The term “cloud” conjures up a fluffy, amorphous place in the sky where your data are held. When you store your data in a “cloud” service, you are simply storing your data on someone else's computer (or, more likely, computers).
If you are not paying for the service you are using beyond a trial period, have a think about how they are making money.
Running servers at scale is not cheap, and a common online business model is to use data relating to users of the services to make money — perhaps using it to target advertising, or even selling it (or insights based on it) to third parties.
A common mantra is that, if you are not paying, you are the product.
If you are not paying, you should also check what (if any) support is available to you, and whether you have any recourse if they decide one day to just switch off their services.

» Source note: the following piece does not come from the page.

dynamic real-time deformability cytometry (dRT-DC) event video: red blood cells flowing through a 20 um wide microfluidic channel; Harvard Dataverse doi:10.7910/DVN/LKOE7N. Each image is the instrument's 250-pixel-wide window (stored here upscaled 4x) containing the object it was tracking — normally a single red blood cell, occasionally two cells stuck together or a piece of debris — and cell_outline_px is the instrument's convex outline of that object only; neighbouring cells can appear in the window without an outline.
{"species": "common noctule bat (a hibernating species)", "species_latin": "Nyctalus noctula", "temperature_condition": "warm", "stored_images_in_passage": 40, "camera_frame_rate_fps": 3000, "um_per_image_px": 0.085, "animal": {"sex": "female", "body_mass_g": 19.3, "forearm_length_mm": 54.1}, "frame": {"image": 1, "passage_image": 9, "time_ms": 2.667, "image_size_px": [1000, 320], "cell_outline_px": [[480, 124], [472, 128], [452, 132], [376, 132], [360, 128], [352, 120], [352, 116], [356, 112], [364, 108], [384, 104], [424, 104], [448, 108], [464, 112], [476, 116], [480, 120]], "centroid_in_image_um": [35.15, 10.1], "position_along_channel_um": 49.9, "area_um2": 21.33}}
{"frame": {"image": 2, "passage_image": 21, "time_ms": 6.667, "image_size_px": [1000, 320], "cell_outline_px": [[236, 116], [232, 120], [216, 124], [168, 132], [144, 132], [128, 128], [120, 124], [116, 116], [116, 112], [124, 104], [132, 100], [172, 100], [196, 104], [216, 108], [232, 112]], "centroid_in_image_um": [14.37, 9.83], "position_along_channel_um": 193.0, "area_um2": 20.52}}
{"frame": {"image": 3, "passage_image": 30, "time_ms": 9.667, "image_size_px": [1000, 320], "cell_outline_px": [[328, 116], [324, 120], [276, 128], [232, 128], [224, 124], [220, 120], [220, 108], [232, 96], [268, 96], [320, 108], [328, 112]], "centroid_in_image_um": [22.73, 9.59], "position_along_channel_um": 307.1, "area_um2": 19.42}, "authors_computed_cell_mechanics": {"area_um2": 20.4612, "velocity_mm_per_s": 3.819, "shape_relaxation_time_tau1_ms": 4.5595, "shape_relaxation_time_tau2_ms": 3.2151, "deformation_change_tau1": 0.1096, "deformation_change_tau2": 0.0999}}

To mitigate this risk, take regular backups of your data and store them somewhere else. Test those backups, and check they are in a format which you can import into another service or piece of software.
Check your local rules of professional conduct regarding the use of subcontractors generally and cloud computing specifically.
Although this wiki is definitely not about legal advice, you might need to draw your clients' attention to the use of cloud computing systems, and are likely to need to carry out due diligence on your providers' confidentiality and resiliency practices.
British Columbia: Cloud computing checklist v. 2.0 [Updated May 2017]
The Law Society of England and Wales produced a practice note on cloud computing, but it appears to have been withdrawn.
Bar Council: Cloud computing – security issues to consider
Some providers build their services in a way that the only data stored on their platform are encrypted, with a key that only you hold.
Others operate by storing your data in a way which makes it accessible to them.
Check that they way in which they operate is suitable for your needs.
If the cloud service you are looking at is a file storage service (e.g. Dropbox), encrypt your files before you upload them to the service.
That way, you are not reliant on their encryption or security, and your data should be safe from unwanted access if their servers are compromised.
Well-resourced and competent providers will employ superb and dedicated security teams, far better than you could do yourself.
Similarly, their infrastructure more likely to be better maintained than yours and, if there is a problem, fixing it is their problem, and not yours.
Check their terms of service: do they permit unfettered rights to suspend your service, or lock you out of your account?
Frankly, even if they do not say that they can do this, you are better-protected if you work on the basis that, at any point, your access to the service could be suspended.
Before it happens:
If the service is critical to your firm (for example, a document management system, or matter management system), check their service level agreements:
What are the fallbacks if they fail to meet their servie level promises? Do you have any meaningful recourse?
Check how often they backup their systems, and how quickly they can restore them if they have a problem.
While having your own backups is essential, if you have to reload your data onto the service, you are limited by the speed of your Internet connection's upload. If you are talking about a significant volume of data, that could takes hours or even days.
Check that you can you export your data readily?
This might be the same as taking a backup, or it might be a separate, dedicated, way of exporting your data.
Check the format in which you can export your data — does it come out in a way which enables you to load it into another servie or piece of software.
If you cannot readily export your data, there is a strong risk of being locked into that service — if they change their prices, you might have no real option but to pay the increase, and, worse, if their service degrades, you may find yourself stuck with a sub-optimal experience.
Are their (or, perhaps more likely, their provider's) servers in a jurisdiction which could be problematic to you? (For example, where local laws might permit a third party to access your data without telling you?
Depending on your local legal requirements, you might need additional contractual protection, beyond their normal terms of service.